**Prompt:**
Scan the entries and tally the lines that include the string "Cervix". Reply with the figure alone.

**Stored items:**

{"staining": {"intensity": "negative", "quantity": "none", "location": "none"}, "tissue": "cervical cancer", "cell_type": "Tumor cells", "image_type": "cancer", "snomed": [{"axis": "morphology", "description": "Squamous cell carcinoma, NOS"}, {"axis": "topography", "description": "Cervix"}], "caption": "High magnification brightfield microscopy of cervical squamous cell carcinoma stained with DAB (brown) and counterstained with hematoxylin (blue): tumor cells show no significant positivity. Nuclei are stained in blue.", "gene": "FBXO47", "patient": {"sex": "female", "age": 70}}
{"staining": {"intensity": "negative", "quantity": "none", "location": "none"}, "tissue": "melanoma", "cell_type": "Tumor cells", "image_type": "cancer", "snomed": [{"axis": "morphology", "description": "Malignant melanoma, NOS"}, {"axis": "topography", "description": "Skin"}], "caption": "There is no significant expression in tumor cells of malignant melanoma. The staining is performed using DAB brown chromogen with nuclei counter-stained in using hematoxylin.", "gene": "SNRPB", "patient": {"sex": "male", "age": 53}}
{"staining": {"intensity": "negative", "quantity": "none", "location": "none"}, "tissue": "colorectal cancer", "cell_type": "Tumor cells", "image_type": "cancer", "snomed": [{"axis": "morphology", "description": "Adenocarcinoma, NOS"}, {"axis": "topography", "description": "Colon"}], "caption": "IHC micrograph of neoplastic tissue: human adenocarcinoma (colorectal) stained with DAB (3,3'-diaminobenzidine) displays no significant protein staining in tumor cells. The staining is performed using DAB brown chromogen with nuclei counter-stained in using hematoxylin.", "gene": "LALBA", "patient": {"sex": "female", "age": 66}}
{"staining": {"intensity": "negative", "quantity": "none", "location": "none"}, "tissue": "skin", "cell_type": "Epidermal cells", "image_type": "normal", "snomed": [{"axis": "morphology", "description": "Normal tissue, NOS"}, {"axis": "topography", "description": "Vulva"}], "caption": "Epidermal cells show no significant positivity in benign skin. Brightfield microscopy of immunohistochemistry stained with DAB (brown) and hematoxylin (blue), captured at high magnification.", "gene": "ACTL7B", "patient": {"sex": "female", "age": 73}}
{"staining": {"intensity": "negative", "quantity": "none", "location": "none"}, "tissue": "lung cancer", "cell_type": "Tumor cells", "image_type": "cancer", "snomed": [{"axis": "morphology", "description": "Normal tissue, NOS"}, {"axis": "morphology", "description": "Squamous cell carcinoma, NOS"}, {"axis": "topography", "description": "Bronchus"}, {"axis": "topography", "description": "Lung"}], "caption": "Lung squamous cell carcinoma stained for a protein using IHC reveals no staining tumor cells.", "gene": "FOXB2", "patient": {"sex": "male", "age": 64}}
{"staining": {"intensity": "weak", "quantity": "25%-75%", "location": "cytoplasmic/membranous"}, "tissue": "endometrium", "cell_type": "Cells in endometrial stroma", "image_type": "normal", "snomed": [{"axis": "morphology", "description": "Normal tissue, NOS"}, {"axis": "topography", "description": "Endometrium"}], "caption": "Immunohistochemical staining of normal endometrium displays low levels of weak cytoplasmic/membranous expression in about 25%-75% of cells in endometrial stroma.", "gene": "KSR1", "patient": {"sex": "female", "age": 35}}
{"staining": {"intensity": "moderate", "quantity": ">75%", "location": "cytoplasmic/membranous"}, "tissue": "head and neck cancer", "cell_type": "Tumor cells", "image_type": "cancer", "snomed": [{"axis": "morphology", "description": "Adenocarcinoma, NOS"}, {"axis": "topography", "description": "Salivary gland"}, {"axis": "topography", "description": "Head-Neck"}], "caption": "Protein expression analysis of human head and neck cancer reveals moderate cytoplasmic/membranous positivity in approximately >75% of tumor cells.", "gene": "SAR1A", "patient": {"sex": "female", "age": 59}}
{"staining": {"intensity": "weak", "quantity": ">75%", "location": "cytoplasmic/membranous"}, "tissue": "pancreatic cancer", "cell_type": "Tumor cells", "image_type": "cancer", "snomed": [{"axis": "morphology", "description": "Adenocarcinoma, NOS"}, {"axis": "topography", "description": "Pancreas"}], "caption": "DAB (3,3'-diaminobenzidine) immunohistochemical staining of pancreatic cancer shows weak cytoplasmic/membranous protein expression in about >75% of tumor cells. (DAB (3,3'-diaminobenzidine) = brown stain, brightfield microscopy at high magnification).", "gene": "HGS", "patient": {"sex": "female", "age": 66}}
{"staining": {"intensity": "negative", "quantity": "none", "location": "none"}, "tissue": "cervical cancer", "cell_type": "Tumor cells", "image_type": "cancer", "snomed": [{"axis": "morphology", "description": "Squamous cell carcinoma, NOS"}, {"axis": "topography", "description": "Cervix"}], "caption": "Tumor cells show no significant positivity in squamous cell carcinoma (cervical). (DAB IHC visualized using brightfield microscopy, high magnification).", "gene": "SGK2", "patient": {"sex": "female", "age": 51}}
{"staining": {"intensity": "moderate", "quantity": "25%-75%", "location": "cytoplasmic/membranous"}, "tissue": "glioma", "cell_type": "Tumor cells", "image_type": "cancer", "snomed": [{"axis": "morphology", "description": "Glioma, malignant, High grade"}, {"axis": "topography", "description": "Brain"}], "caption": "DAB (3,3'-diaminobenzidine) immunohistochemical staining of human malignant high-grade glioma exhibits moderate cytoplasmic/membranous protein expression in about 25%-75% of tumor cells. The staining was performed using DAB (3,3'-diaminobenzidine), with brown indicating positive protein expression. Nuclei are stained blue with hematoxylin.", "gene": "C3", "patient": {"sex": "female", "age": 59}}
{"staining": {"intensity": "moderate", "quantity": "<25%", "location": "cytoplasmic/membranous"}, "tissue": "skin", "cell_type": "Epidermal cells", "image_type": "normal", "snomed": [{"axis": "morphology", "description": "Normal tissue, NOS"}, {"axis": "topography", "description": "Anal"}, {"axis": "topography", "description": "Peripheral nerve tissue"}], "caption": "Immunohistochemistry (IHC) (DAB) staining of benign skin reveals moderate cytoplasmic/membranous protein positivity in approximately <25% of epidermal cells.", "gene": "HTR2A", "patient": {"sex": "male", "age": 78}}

**Written solution:**
2